A new RegenMed white paper (Sept 2025) argues synthetic healthcare data is being oversold for clinical validation. The headline risks: rare events get smoothed away, time-dependent signals get lost, bias can be amplified, and FDA/EMA skepticism is rising.
RegenMed: synthetic data falls short on rare events, temporal nuance, and bias
RegenMed’s September 2025 white paper flags structural limitations in synthetic healthcare datasets generated by modern models. According to the paper, generative approaches can under-represent rare clinical events and fail to preserve temporal nuance—two failure modes that matter when models are used for patient-facing decisions or safety-critical workflows.
The paper also highlights that synthetic data can amplify biases present in the source data. On the regulatory front, it notes increasing skepticism from the FDA and EMA toward synthetic-only validation for high-stakes medical devices and diagnostics, pushing teams toward hybrid evidence packages that still include real-world datasets.
- Use synthetic where it’s strongest: For dev/test, QA, and pipeline hardening, synthetic data can accelerate iteration without exposing PHI—but treat it as pre-production unless you can prove clinical-grade fidelity.

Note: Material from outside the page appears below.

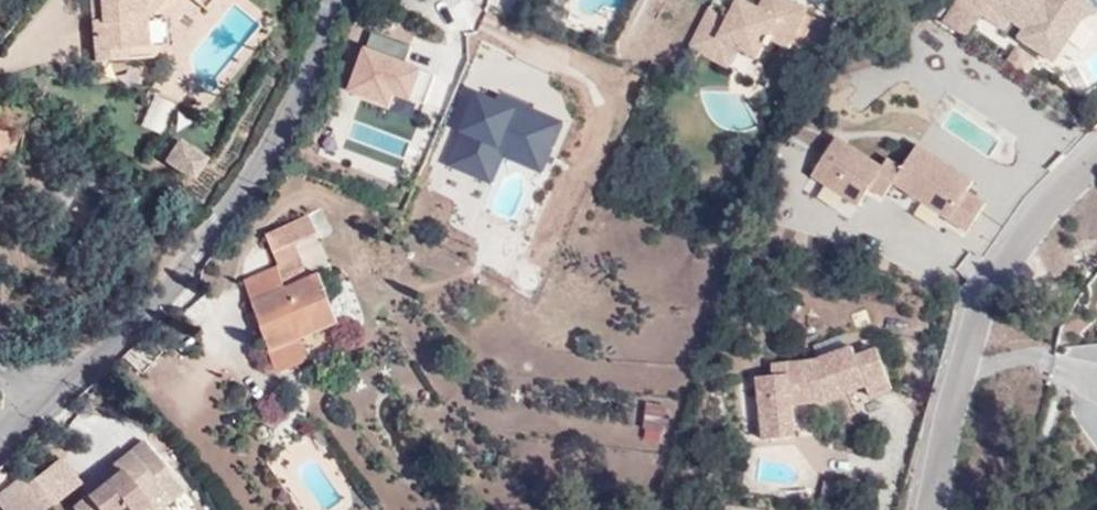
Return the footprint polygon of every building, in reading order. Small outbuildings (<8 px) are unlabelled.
[(96,20),(106,19),(104,0),(94,0),(96,20)] [(106,19),(96,20),(99,61),(122,59),(121,47),(131,47),(147,45),(145,25),(144,17),(159,0),(104,0),(106,19)] [(144,17),(145,25),(149,24),(149,21),(167,0),(159,0),(144,17)] [(739,47),(758,57),(767,43),(769,44),(772,38),(788,47),(807,9),(791,0),(762,0),(759,6),(748,0),(735,4),(729,17),(710,7),(689,45),(712,58),(723,39),(739,47)] [(1096,8),(1096,0),(952,0),(939,22),(967,38),(979,17),(1055,61),(1083,14),(1096,8)] [(350,81),(427,110),(445,62),(368,34),(350,81)] [(728,67),(739,47),(723,39),(712,58),(728,67)] [(132,59),(131,47),(121,47),(122,59),(132,59)] [(473,88),(449,169),(494,182),(502,157),(549,172),(566,116),(473,88)] [(161,133),(174,101),(153,92),(140,124),(161,133)] [(836,129),(811,174),(860,201),(868,186),(885,196),(891,185),(969,228),(987,197),(970,187),(978,172),(918,139),(903,167),(836,129)] [(1,154),(16,158),(22,135),(0,131),(0,155),(1,154)] [(162,158),(193,178),(209,153),(177,134),(162,158)] [(308,216),(277,229),(285,248),(292,245),(315,236),(308,216)] [(285,248),(277,229),(268,233),(279,264),(245,278),(272,346),(338,322),(320,273),(305,278),(292,245),(285,248)] [(301,337),(270,350),(278,370),(309,358),(301,337)] [(801,397),(801,404),(822,402),(865,385),(869,396),(892,388),(877,348),(855,356),(852,347),(812,362),(771,366),(772,377),(757,378),(764,441),(794,438),(791,405),(790,398),(801,397)] [(647,397),(641,427),(664,432),(670,402),(647,397)] [(791,405),(801,404),(801,397),(790,398),(791,405)] [(145,438),(131,450),(155,478),(169,467),(145,438)] [(131,450),(118,461),(122,468),(107,480),(74,506),(78,509),(141,509),(151,502),(148,499),(162,487),(155,478),(131,450)] [(122,468),(118,461),(102,473),(107,480),(122,468)] [(169,467),(155,478),(162,487),(171,497),(184,486),(169,467)] [(0,493),(0,507),(3,509),(43,509),(46,508),(20,475),(0,493)]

- Rare events are a known weak point: If your risk model depends on low-prevalence outcomes (adverse events, edge-case phenotypes), plan to validate on real-world cohorts and explicitly measure synthetic coverage of tails, not just averages.
- Regulators want real evidence: Teams pitching synthetic data as a substitute for clinical trials should expect pushback; positioning synthetic as supportive evidence alongside real-world validation is more aligned with FDA/EMA expectations described in the paper.
- Bias controls move from “nice to have” to gating: Privacy and compliance stakeholders should require bias audits (and documented mitigation) as part of synthetic data release criteria, since synthesis can reproduce or worsen disparities.